- _WORK ITEM_
The answer must consist of each line below that contains the string "lines".

- _INPUT FOR THIS TASK_
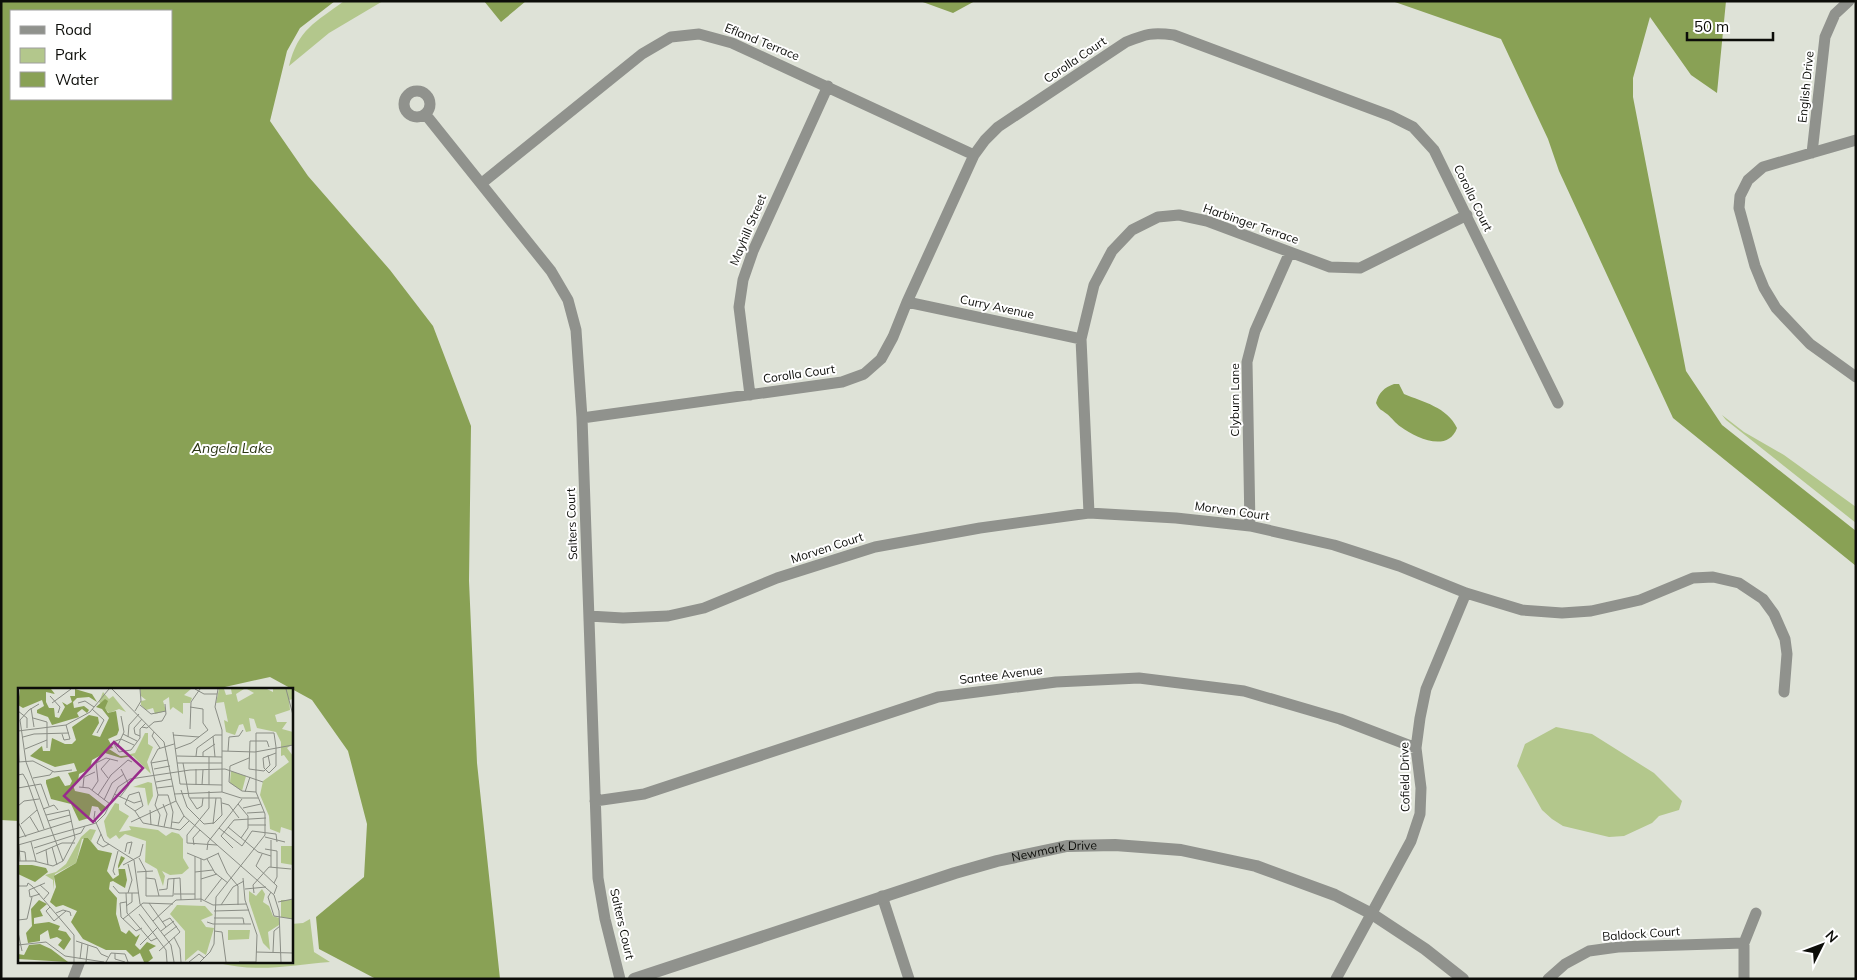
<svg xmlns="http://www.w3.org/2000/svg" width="1857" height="980" font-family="Mulish,sans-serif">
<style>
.green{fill:#b3c78c}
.water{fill:#89a155;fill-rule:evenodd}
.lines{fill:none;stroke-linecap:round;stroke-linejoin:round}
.minor{stroke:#90928d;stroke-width:11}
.tertiary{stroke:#90928d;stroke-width:12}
.labels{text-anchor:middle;stroke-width:4;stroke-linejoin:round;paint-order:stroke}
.street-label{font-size:12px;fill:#0c0d09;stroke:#fff}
.water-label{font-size:14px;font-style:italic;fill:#2c3615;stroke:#fff}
.inset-road{fill:none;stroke:#8a8d85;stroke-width:1}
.view{fill:#982a8b;fill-opacity:0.15;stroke:#982a8b;stroke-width:2.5}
.inset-edge{fill:none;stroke:#0c0d09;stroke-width:2.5}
</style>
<rect width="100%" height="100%" fill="#dee2d7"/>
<path class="green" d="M344,1H383L329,33L289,66C298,29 315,23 344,1Z
M1722,415L1744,432L1784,455L1856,507V523L1726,420Z
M1556,727L1592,734L1654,773L1682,801L1679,810L1659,816L1652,823L1624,836L1609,837L1563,826L1552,819L1542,810L1517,766L1525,744Z
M310,919L314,952L330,962C289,965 260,973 218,963L217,961H291V924L303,923Z"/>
<path class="water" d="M1,1H335L300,28L287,51L270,121L308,176L390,270L433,326L471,426L469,581L477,763L500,979H376L319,949L316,917L364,877L367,824L348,751L312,700L270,677L216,689H19V821L1,820ZM11,11H171V99H11Z
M484,1H526L501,22Z
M920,1H975L953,13Z
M1392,1H1726L1717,93L1691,75L1650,17L1633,78V97L1686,371L1722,425L1856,531V566L1673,418L1559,171L1548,139L1501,39Z
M1394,384H1399L1404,394C1423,402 1447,407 1457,428C1448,453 1416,438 1401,427C1395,423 1392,418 1387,414C1382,410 1379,410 1376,403C1379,392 1384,388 1394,384Z"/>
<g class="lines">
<path class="minor" d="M404 104a13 13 0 1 1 26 0a13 13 0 1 1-26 0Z
M426,115L551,271L568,300L576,330L582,418L598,878L605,919L620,979
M1856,140L1763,167L1748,180L1740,196L1739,208L1755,266L1764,288L1776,308L1810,344L1856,377
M1812,153L1825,37L1835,14L1849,1
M482,183L642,54L671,37L699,34L732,43L974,155
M907,302L1081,339
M750,395L739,307L743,280L753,251L828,86
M582,418L842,382L864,374L881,359L893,337L907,302L974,155L985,140L998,127L1126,42C1146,34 1152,32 1174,35L1391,116L1413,127L1434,150L1558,403
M1089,513L1081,339L1094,285L1112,251L1132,230L1158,217L1179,215L1207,221L1330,267L1360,268L1467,215
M1250,526L1247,362L1255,331L1290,252
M589,616L623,618L668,616L704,608L777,578L875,547L980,528L1089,513L1176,518L1250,526L1334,545L1399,566L1466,593L1522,610L1562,613L1591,611L1640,600L1693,578L1713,577L1739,583L1763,599L1774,614L1785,639L1787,654L1784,692
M595,801L644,794L938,697L1056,682L1139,678L1244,691L1340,719L1416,748
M882,896L909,979
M73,979L80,961
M1336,979L1411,841L1420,814L1421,788L1416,748L1420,718L1426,689L1466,593
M1548,979L1565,964L1589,951L1618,947L1744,943
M1744,979V943L1756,913"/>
<path class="tertiary" id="s1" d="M634,979L955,873L997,861L1067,846L1115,845L1181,850L1256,866L1335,895L1372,914L1425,949L1463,979"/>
</g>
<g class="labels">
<g class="street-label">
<text transform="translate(762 42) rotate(22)" y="4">Efland Terrace</text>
<text transform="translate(1075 60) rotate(-34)" y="4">Corolla Court</text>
<text transform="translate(1806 87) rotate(-84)" y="4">English Drive</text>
<text transform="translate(1473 198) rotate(64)" y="4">Corolla Court</text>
<text transform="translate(1251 224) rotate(19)" y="4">Harbinger Terrace</text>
<text transform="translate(748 230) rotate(-67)" y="4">Mayhill Street</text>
<text transform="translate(997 307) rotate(12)" y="4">Curry Avenue</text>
<text transform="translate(799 374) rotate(-8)" y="4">Corolla Court</text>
<text transform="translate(1235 400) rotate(-90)" y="4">Clyburn Lane</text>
<text transform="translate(1232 511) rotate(8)" y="4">Morven Court</text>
<text transform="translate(572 524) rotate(-92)" y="4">Salters Court</text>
<text transform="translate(827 548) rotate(-18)" y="4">Morven Court</text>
<text transform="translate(1001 675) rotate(-7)" y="4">Santee Avenue</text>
<text transform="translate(1405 777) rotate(-91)" y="4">Cofield Drive</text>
<text dy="4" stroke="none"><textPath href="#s1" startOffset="440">Newmark Drive</textPath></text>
<text transform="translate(622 924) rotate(77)" y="4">Salters Court</text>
<text transform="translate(1641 934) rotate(-4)" y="4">Baldock Court</text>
</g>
<g class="water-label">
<text x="232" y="453">Angela Lake</text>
</g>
</g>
<g transform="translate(18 688)">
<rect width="275" height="275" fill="#dee2d7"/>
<path d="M122,1H173L166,7L174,10L172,15H165V26L155,19L152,22L151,9L145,13L148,23L137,26L135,20L128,22L123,17V13L128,12L123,8ZM201,1H206L208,7L214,6L213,1H226L218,6L220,14L236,5L229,1H249L255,4V1H275V11L271,12L272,22L257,27L259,34H269L264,41L275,44V56L269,60L275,68V143L263,139L262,145L252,141L251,128L242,107L245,93L271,74L266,67L263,68V54L258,44L239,40L236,31L231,30L233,43L228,44L225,36L221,37L217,47L208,44L206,32L210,34L206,14L198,15ZM85,4L91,11L95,8L108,24L101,21L91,25L81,14ZM127,45H130V56L135,59L129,74L133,86L115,68H104L117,65ZM213,83L228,88L224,103L212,95ZM130,94L134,95L135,108L130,118L127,100L115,99ZM97,115L101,116V122L111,128L101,144L113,142L111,138L140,142L148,148L154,144L161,146L165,151V170L171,180L164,186L152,187L144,183L147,188L145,198L139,181L127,174L128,153L107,146L101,151L98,147L92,151L89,148L86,133ZM72,141L78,142L73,153L81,162L70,150L64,151L58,175L37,186L35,202V192L27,187L38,184L48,176L63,149ZM263,158H275V177L263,175ZM244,201L247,206L245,214L251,218L255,228L261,230V237L250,244L252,262L245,255L231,213V203L238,208ZM263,212H275V231L263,229ZM159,217L187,218L195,227L183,232L188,239L196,240L188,267L180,262L167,273V243L152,226ZM210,242H232L231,251L210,252Z" fill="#b3c78c"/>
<path d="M2,1H33L37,6L28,4V14L31,20H36L37,29L41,30L47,19L44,14L49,17L54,14L52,8H57V1L74,6L79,14L71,9L59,10L55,14L56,20L66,18L71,22L69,25L64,21L59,25L61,29L34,37L30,29L19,25V22L26,18L24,12L5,20L0,17ZM87,11L90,13L87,20L90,25L98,23L101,42L99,47L90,51L95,60L91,61L102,68H114L103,70L87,65L74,72L72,81L61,86L60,94L55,97L57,103L71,106L89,120L83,124L80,119L74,118L71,130L61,133L53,116L33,111L28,95V92L41,88L47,98L52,97L54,93L50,85L59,83L56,75L37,79L12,68L24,58L25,63H32L34,50L47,56H54L58,52L54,39L71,27L80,29L81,35L74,47L82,49L91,30L84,21L78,19ZM66,150H70L80,162L94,165L89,183L95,191L101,187L100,178L103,168L107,170L100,181H107L109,192L107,200L95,193L92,194L91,201L99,210L98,226L103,243L108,246L111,242L118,249L122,246L117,257L122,262L129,254L138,258L131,262L135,270L130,274H126L122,265L115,269L108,262H88L65,251L53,234L59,223L45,217L38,219L32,214L38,199L36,188L58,175ZM0,177H14L28,180L30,184L17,194L0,186ZM21,212L29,216L22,222L25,228L16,230V236L31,234L42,238L40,242L48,244L53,251L46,262L40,257L44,252L39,249L32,251L30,242L22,247V253L10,255L8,245L14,238L13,221ZM22,256L33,261L50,274L0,271V266L6,267L11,257Z" fill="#89a155"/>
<path class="inset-road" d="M94,1L146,54L158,113L166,128L256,207L261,223L263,274M177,1L186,6H199M200,1L197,19L204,42V104M268,1L275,27M32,8L42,19L40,25M34,15L53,1M60,15L67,13L76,19M21,16L11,22L2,32L8,74L45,173M122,17L133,26L148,23M13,20L16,39M74,21L86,32L79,45M0,23L9,30V40M117,23L123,13L122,1M15,30L29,34V60M124,39L129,40L136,34L144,33L148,26L147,16M172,41L173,14L182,1M0,43L48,37L72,24L91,1M136,44L134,48L142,60M155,44L162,96L204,97M44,46L46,52L52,51L48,37M105,46L119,53M155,47L181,49M122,48L117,46L116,40L124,31M195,48L197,69M5,49L16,46L51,45M110,49L111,37L121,26M0,56L1,74M116,57L103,51L95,54L101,64L113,62L122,50V41L128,35M99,59L106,44L103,28M7,61L29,52M157,61L173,55L190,42L185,35V21L172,19M204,63L237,64L275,57M210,63L211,49L221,48L225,42M250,67L252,77L246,83L231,81L232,53H249L251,59M159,68L204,69M178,68L179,60L197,47H204M185,69V64L197,56M191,69V97M231,70L212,78L211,94L224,103L238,104M0,74L15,73L36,84L54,82M133,75L150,72M159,75H204M165,75L171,109L179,121L184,118L185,110M136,81L152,78M178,81V97M0,87L5,86L9,93L26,141M15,90L32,87L35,83M90,90L83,81L92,71M138,94L154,91M184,97L185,82M61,99L71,100L92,116M65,99L66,89L77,84M0,100L23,96L31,118M139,100L155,98M74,102L80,93L78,75L88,70L100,73M163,102L169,119L186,136L196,135L204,127L203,110H172M191,103V120L169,147V155L199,157M227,104L232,89M96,106L116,115L123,113M156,106L204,104L223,110H240M80,107L93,87L110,72L114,74M140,107H150L155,124L153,140M102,109L111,97L103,81M86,112L94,95L106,86M204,115L211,117L221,130M145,116L149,126L146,139M220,116L230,128V140L223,150M0,118L6,113L21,111M225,120L243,116M25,121L36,117L40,122M132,122L133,137M77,123L76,130L86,153L116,172L122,216L153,257L156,274M117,123L125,118L121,104L111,107L107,116L117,123L125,135L162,142L171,133M229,125L246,124M28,127L51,122L57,150L45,173L35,178M12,129L21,144M30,133L52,127M0,134L8,149M113,134L158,113M154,134L161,135L166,128M3,136L19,122M195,136L198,110M230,137H248M140,138L142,127L137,117L140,107L133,74L140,61L156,56M210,139L240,164L253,168M201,140L224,158L234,143M234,143L258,146L259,154M83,146L79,155L85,159L91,156M247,149L267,154M0,150L54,133M13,154L18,173M0,157L78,135L87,126L100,99L112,91L172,82L207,81L245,94M1,157L2,173M176,157L175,150L182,142M34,159L39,177M16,160L63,145L67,138M215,160L203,148L216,132L248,130M247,161L259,163V189L256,195M28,162L30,177M189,162L190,154L224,111M1,163L7,164L8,173M107,164L109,155L114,154L111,166M169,165L186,172L201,165M200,165L209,185L220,198V217M18,166L44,155H57M244,166L238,178L259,198L256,206M177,168V211M121,170L128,183V208H155L156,190M189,171L197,185L210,195M0,173H16L35,178M105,177L122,168L125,156M253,179V152M119,184L135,183M177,184L195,182M97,187L95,183L100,163M128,190L137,191L141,208M225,190L227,212L239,247L238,274M183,191L199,186M22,197L31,205L26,211M0,198H9L10,195L14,198L56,247V274M95,198L101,205H121M227,201L248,199M141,202L149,201L150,191L162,190L163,212M253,204L250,209L256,228L275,231M108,205L109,225L133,253L139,250M110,205L114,192L110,176M236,205L235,197L251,179L273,181M22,206L12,209L11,202L27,195M156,206H177M187,212L204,190M108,214L102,215L103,229L118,243L124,240M183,214V171M260,214L275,211M131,215L148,239M203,217L215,199L226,193M108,218L114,214V205M32,219L28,223L36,233L48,223M196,223L231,222M38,225L45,222L52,224L53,228M121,226L148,262L149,274M196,230H225L226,236M105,231L125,215L155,216M0,232L9,231L14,209M135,233L158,212L183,211L195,217L228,216M189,234L195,236H233M143,243L156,233M196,243L204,244L208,274M0,244L4,263M146,248L159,238M156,249L162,261L163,274M58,253L79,260L83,266L90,269M0,257L28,254L47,268L86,274M122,257L140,239M141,263L162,244L152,230L144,234M238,264L275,265M255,264L256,243L262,238M97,265V271L107,274M62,271L64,255M68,274L70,257M88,274L93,265L107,266L110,274M171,274L181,266L186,270M182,274L192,264L196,256L198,209L247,147V126L238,104V45H256L258,59V78L251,85L246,80L245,70L258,65M221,274H238"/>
<path class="view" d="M96,54L125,80L75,134L46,108Z"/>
<rect width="275" height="275" class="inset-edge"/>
</g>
<rect width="1857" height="980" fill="none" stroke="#0c0d09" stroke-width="5"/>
<rect x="10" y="10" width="162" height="90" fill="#ffffff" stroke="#9e9e9d"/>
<rect x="20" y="26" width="25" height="8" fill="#90928d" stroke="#9e9e9d"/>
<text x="55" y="35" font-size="15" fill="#0c0d09">Road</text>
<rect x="20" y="48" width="25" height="15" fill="#b3c78c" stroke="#9e9e9d"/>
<text x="55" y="60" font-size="15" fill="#0c0d09">Park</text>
<rect x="20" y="72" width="25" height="15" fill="#89a155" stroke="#9e9e9d"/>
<text x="55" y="85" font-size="15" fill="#0c0d09">Water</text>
<g transform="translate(1822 945) rotate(48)" stroke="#ffffff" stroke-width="4" paint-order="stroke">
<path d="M0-4L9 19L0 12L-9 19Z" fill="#0c0d09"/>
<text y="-8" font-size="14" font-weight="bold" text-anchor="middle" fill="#0c0d09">N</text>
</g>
<path d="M1687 32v8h86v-8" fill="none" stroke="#0c0d09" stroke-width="2.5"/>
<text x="1694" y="32" font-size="15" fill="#0c0d09" stroke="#ffffff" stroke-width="4" paint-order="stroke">50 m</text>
</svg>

- _REPLY_
.lines{fill:none;stroke-linecap:round;stroke-linejoin:round}
<g class="lines">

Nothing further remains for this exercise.